Assigned task.
Take the records below from their first line through the line holding "- I received", and set each of those lines down exactly, without pictures.

Source texts of formatted documents:

**********

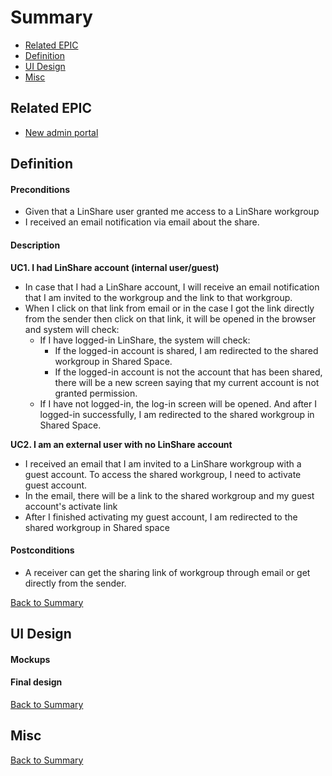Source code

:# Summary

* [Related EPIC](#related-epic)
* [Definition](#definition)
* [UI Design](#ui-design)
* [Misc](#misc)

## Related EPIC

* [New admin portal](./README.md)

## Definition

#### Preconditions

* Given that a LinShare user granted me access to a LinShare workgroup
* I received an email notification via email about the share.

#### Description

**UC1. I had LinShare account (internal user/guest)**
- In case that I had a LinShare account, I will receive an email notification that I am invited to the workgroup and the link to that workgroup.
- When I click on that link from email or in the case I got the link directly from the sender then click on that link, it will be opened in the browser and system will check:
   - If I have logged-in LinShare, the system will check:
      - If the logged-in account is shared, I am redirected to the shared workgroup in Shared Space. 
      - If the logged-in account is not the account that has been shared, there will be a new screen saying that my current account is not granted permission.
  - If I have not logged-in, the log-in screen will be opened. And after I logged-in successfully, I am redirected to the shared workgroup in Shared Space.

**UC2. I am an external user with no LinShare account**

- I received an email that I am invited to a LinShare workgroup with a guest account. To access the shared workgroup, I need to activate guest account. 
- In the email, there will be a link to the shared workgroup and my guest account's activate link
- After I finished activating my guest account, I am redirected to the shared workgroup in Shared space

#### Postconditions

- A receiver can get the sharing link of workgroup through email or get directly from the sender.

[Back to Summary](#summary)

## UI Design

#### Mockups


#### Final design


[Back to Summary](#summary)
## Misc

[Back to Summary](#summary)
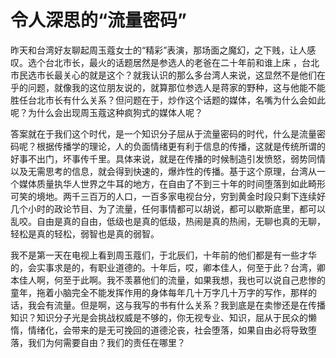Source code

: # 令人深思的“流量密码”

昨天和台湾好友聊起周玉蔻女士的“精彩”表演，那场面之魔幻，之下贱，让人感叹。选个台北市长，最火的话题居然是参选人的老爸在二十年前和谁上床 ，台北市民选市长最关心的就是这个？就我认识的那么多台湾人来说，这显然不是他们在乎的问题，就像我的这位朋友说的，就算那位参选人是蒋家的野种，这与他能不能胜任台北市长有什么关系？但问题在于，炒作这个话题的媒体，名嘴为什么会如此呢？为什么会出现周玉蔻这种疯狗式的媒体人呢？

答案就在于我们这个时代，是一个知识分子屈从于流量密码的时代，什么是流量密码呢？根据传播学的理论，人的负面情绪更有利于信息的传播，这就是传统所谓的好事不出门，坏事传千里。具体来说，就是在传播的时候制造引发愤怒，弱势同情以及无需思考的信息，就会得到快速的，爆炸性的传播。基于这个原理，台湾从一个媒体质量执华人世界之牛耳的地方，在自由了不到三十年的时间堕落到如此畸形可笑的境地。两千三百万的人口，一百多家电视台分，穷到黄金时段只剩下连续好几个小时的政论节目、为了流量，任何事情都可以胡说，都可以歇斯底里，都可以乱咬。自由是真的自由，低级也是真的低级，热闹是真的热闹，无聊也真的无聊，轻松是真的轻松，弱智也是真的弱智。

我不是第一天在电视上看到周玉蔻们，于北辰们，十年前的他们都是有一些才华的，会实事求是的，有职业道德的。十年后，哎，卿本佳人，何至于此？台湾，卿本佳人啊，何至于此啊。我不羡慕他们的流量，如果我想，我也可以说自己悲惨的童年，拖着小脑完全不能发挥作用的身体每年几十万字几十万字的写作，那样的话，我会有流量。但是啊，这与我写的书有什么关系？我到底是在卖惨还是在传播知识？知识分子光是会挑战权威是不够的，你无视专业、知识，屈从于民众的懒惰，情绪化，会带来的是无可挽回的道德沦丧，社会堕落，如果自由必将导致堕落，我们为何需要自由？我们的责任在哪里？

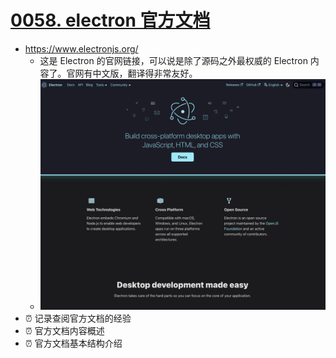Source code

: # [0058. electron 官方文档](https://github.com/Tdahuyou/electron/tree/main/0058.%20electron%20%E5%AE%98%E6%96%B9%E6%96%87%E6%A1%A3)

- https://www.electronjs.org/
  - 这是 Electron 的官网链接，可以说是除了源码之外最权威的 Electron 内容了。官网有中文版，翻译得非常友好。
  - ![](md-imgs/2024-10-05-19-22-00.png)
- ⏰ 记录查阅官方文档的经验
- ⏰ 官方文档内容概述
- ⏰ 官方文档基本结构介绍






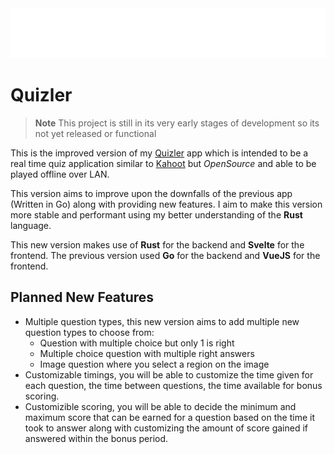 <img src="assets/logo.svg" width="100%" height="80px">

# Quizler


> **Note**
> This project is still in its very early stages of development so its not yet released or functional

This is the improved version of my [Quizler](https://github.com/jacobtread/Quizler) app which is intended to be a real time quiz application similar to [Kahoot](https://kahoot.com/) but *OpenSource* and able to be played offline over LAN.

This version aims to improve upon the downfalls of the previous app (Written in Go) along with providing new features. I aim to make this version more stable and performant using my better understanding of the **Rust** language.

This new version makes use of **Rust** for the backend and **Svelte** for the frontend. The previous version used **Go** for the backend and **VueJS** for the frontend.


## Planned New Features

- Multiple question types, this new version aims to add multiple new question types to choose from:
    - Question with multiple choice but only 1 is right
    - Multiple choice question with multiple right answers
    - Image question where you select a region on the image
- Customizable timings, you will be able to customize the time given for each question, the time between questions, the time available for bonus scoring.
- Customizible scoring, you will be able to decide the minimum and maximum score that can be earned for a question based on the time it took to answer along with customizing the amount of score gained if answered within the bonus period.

**********

Written reply.
Source code

:# Summary

* [Related EPIC](#related-epic)
* [Definition](#definition)
* [UI Design](#ui-design)
* [Misc](#misc)

## Related EPIC

* [New admin portal](./README.md)

## Definition

#### Preconditions

* Given that a LinShare user granted me access to a LinShare workgroup
* I received an email notification via email about the share.

#### Description

**UC1. I had LinShare account (internal user/guest)**
- In case that I had a LinShare account, I will receive an email notification that I am invited to the workgroup and the link to that workgroup.
- When I click on that link from email or in the case I got the link directly from the sender then click on that link, it will be opened in the browser and system will check:
   - If I have logged-in LinShare, the system will check:
      - If the logged-in account is shared, I am redirected to the shared workgroup in Shared Space. 
      - If the logged-in account is not the account that has been shared, there will be a new screen saying that my current account is not granted permission.
  - If I have not logged-in, the log-in screen will be opened. And after I logged-in successfully, I am redirected to the shared workgroup in Shared Space.

**UC2. I am an external user with no LinShare account**

- I received an email that I am invited to a LinShare workgroup with a guest account. To access the shared workgroup, I need to activate guest account. 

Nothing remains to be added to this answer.